Ce qu’il convient de traduire par « Après Paul Bourget, San-Antonio commencera la remarquable carrière que vous savez au pays du Grand Condé ».

Mais, bref, comme disent les gens qui ont le sens de l’ellipse, revenons à nos moutons.

Pour l’instant, ils bêlent mes moutons, figurez-vous.

— Mais, mais… fait Virginie.

— Vous avez eu raison de vous mettre à l’aise, ma jolie, car on en a long comme un projet de désarmement à se dire.

— Où est Hans ?

— Je ne le connaissais pas suffisamment pour vous renseigner, pourtant tout m’incite à croire qu’il serait plutôt en enfer.

— Qu’est-ce que vous me racontez ? Mais parlez !

Elle s’anime, laisse retomber le drap. Les deux seins ocrés qui lui servent d’enjoliveurs à poumons se dressent brusquement et me font les cornes.
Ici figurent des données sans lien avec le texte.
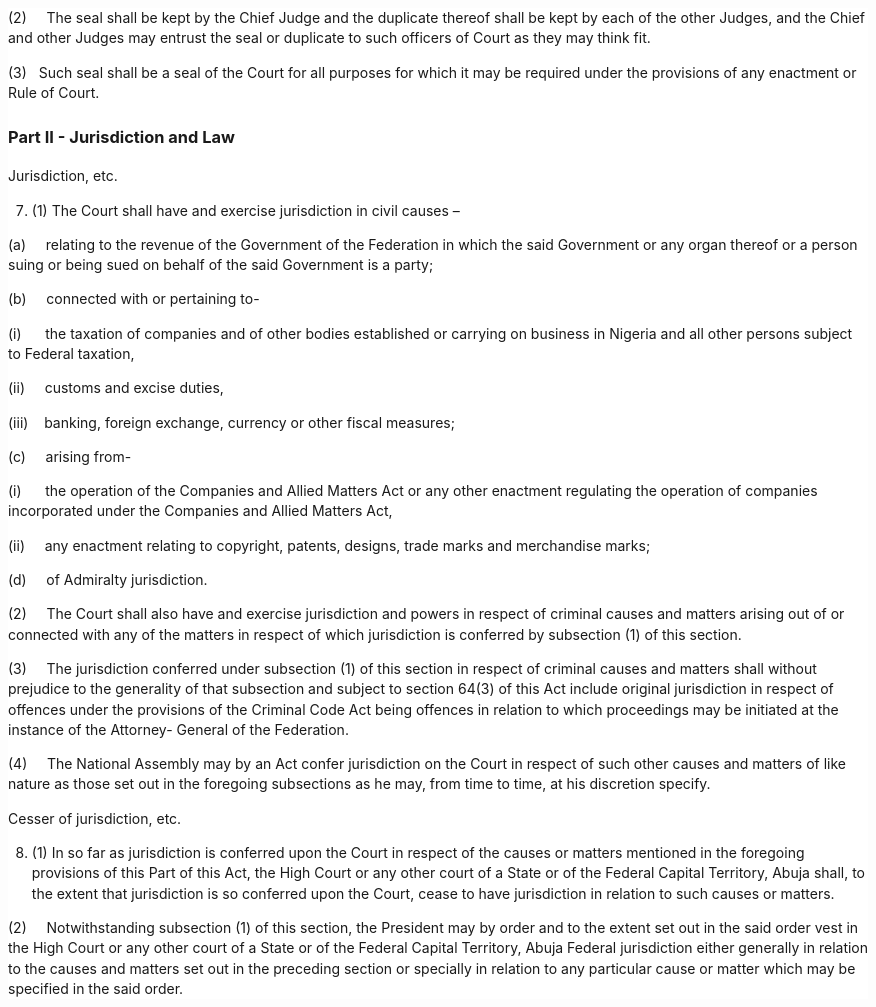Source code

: (2)     The seal shall be kept by the Chief Judge and the duplicate thereof shall be kept by each of the other Judges, and the Chief and other Judges may entrust the seal or duplicate to such officers of Court as they may think fit.

(3)   Such seal shall be a seal of the Court for all purposes for which it may be required under the provisions of any enactment or Rule of Court.

### Part II - Jurisdiction and Law

Jurisdiction, etc.

7. (1) The Court shall have and exercise jurisdiction in civil causes –

(a)     relating to the revenue of the Government of the Federation in which the said Government or any organ thereof or a person suing or being sued on behalf of the said Government is a party;

(b)     connected with or pertaining to-

(i)      the taxation of companies and of other bodies established or carrying on business in Nigeria and all other persons subject to Federal taxation,

(ii)     customs and excise duties,

(iii)    banking, foreign exchange, currency or other fiscal measures;

(c)     arising from-

(i)      the operation of the Companies and Allied Matters Act or any other enactment regulating the operation of companies incorporated under the Companies and Allied Matters Act,

(ii)     any enactment relating to copyright, patents, designs, trade marks and merchandise marks;

(d)     of Admiralty jurisdiction.

(2)     The Court shall also have and exercise jurisdiction and powers in respect of criminal causes and matters arising out of or connected with any of the matters in respect of which jurisdiction is conferred by subsection (1) of this section.

(3)     The jurisdiction conferred under subsection (1) of this section in respect of criminal causes and matters shall without prejudice to the generality of that subsection and subject to section 64(3) of this Act include original jurisdiction in respect of offences under the provisions of the Criminal Code Act being offences in relation to which proceedings may be initiated at the instance of the Attorney- General of the Federation.

(4)     The National Assembly may by an Act confer jurisdiction on the Court in respect of such other causes and matters of like nature as those set out in the foregoing subsections as he may, from time to time, at his discretion specify.

Cesser of jurisdiction, etc.

8. (1) In so far as jurisdiction is conferred upon the Court in respect of the causes or matters mentioned in the foregoing provisions of this Part of this Act, the High Court or any other court of a State or of the Federal Capital Territory, Abuja shall, to the extent that jurisdiction is so conferred upon the Court, cease to have jurisdiction in relation to such causes or matters.

(2)     Notwithstanding subsection (1) of this section, the President may by order and to the extent set out in the said order vest in the High Court or any other court of a State or of the Federal Capital Territory, Abuja Federal jurisdiction either generally in relation to the causes and matters set out in the preceding section or specially in relation to any particular cause or matter which may be specified in the said order.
— Je dis que votre ami Hans a eu un gros pépin en perquisitionnant chez Monica. Sa tête est entrée en contact avec un derrière de bouteille. Comme l’inspecteur Bérurier tenait le goulot de ladite bouteille et qu’elle était solide, c’est le crâne de votre copain qui a volé en éclats. Il aurait mieux valu que ce fût du verre blanc, ça nous aurait porté bonheur…
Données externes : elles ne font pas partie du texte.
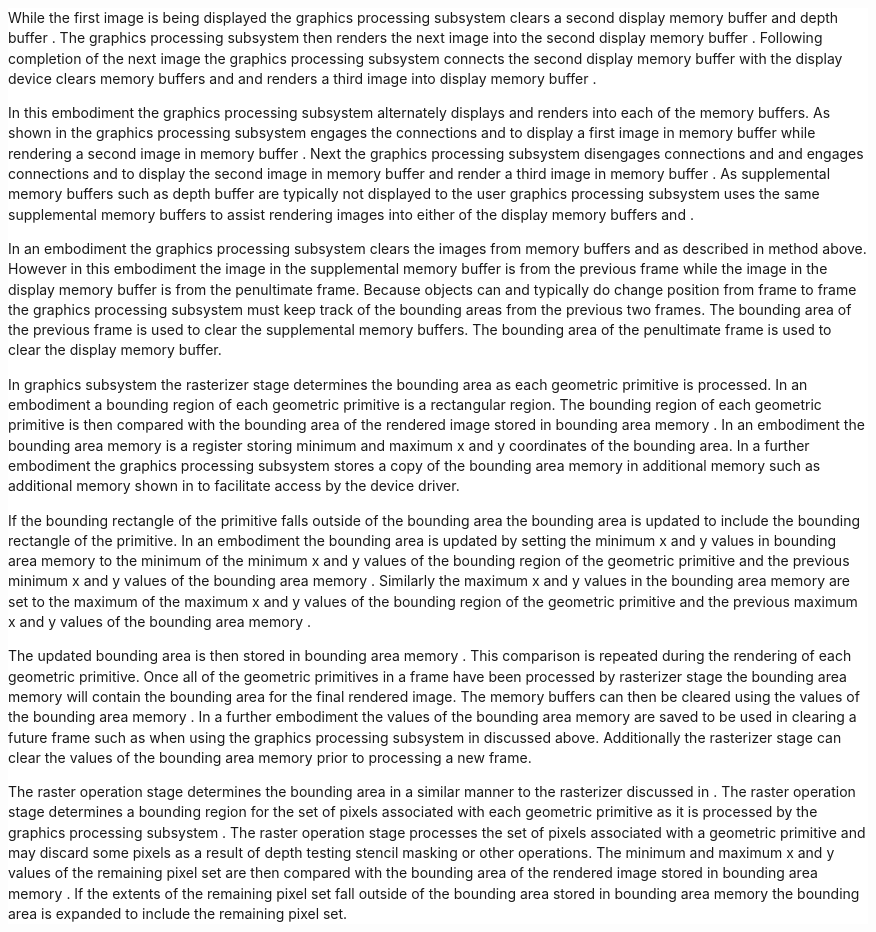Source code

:While the first image is being displayed the graphics processing subsystem clears a second display memory buffer and depth buffer . The graphics processing subsystem then renders the next image into the second display memory buffer . Following completion of the next image the graphics processing subsystem connects the second display memory buffer with the display device clears memory buffers and and renders a third image into display memory buffer .

In this embodiment the graphics processing subsystem alternately displays and renders into each of the memory buffers. As shown in the graphics processing subsystem engages the connections and to display a first image in memory buffer while rendering a second image in memory buffer . Next the graphics processing subsystem disengages connections and and engages connections and to display the second image in memory buffer and render a third image in memory buffer . As supplemental memory buffers such as depth buffer are typically not displayed to the user graphics processing subsystem uses the same supplemental memory buffers to assist rendering images into either of the display memory buffers and .

In an embodiment the graphics processing subsystem clears the images from memory buffers and as described in method above. However in this embodiment the image in the supplemental memory buffer is from the previous frame while the image in the display memory buffer is from the penultimate frame. Because objects can and typically do change position from frame to frame the graphics processing subsystem must keep track of the bounding areas from the previous two frames. The bounding area of the previous frame is used to clear the supplemental memory buffers. The bounding area of the penultimate frame is used to clear the display memory buffer.

In graphics subsystem the rasterizer stage determines the bounding area as each geometric primitive is processed. In an embodiment a bounding region of each geometric primitive is a rectangular region. The bounding region of each geometric primitive is then compared with the bounding area of the rendered image stored in bounding area memory . In an embodiment the bounding area memory is a register storing minimum and maximum x and y coordinates of the bounding area. In a further embodiment the graphics processing subsystem stores a copy of the bounding area memory in additional memory such as additional memory shown in to facilitate access by the device driver.

If the bounding rectangle of the primitive falls outside of the bounding area the bounding area is updated to include the bounding rectangle of the primitive. In an embodiment the bounding area is updated by setting the minimum x and y values in bounding area memory to the minimum of the minimum x and y values of the bounding region of the geometric primitive and the previous minimum x and y values of the bounding area memory . Similarly the maximum x and y values in the bounding area memory are set to the maximum of the maximum x and y values of the bounding region of the geometric primitive and the previous maximum x and y values of the bounding area memory .

The updated bounding area is then stored in bounding area memory . This comparison is repeated during the rendering of each geometric primitive. Once all of the geometric primitives in a frame have been processed by rasterizer stage the bounding area memory will contain the bounding area for the final rendered image. The memory buffers can then be cleared using the values of the bounding area memory . In a further embodiment the values of the bounding area memory are saved to be used in clearing a future frame such as when using the graphics processing subsystem in discussed above. Additionally the rasterizer stage can clear the values of the bounding area memory prior to processing a new frame.

The raster operation stage determines the bounding area in a similar manner to the rasterizer discussed in . The raster operation stage determines a bounding region for the set of pixels associated with each geometric primitive as it is processed by the graphics processing subsystem . The raster operation stage processes the set of pixels associated with a geometric primitive and may discard some pixels as a result of depth testing stencil masking or other operations. The minimum and maximum x and y values of the remaining pixel set are then compared with the bounding area of the rendered image stored in bounding area memory . If the extents of the remaining pixel set fall outside of the bounding area stored in bounding area memory the bounding area is expanded to include the remaining pixel set.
— Hans est mort ! crie-t-elle.

— Aussi mort que votre mari, oui, ma choute, mais ça n’est pas une prise de judo qui l’a tué.

Oh ! Pardon ! L’effet que ça produit sur la madame, des paroles pareilles ! Elle ouvre grand son bec, clappe à vide, éternue un sanglot et porte ses jolies mains à sa jolie tête en un joli geste qui me découvre son joli buste jusqu’au socle.

— Ça vous épate, hein, môme, que j’en sache aussi long ?

— Vous mentez, bredouille-t-elle.

— Mais non. Je n’avance rien que je ne sois en mesure de prouver.

— Vous ne pouvez rien prouver vous…

— Je peux prouver, car le corps de votre cher défunt est dans un tiroir frigorifique. L’urne qu’on vous a montrée au Columbarium ne contient que de la cendre de cigare.

Cette fois, elle prend la mine terreuse, Virginie.

— Mais tout à l’heure, Hans, au téléphone…

— Tout à l’heure, au téléphone ! ricané-je.

Je reprends l’accent de Burger.

— Ich liebe Sie, susurré-je.

Elle abandonne tout espoir et éclate en sanglots.

— Ce n’est pas possible ! trépigne la belle enfant. Pas possible ! Oh ! non… Je ne veux pas, je ne veux pas !

J’essaie de la calmer en lui caressant tendrement l’épaule. Moi, vous me connaissez : toujours le cœur sur la main et la main où il ne faut pas. Mais ça déplaît à Médème qui, à bout de nerfs, me balance une mandale carabinée. J’en ai les gobilles qui se décrochent.

— Arrête ta crise, môme ! tonné-je, sinon je vais t’administrer un calmant qui t’empêchera de t’asseoir pendant les quarante années que tu vas sûrement passer en prison.

Elle se dresse.

— Qu’est-ce que vous dites ?

— La vérité du Bon Dieu, comme l’écrivent si puissamment les romanciers américains. Complicité de meurtre sur la personne de ton mari, sans parler du reste, tu te figures pas que les jurés vont te voter la croix de guerre avec palmes ?

J’enchaîne, voulant profiter de son désarroi.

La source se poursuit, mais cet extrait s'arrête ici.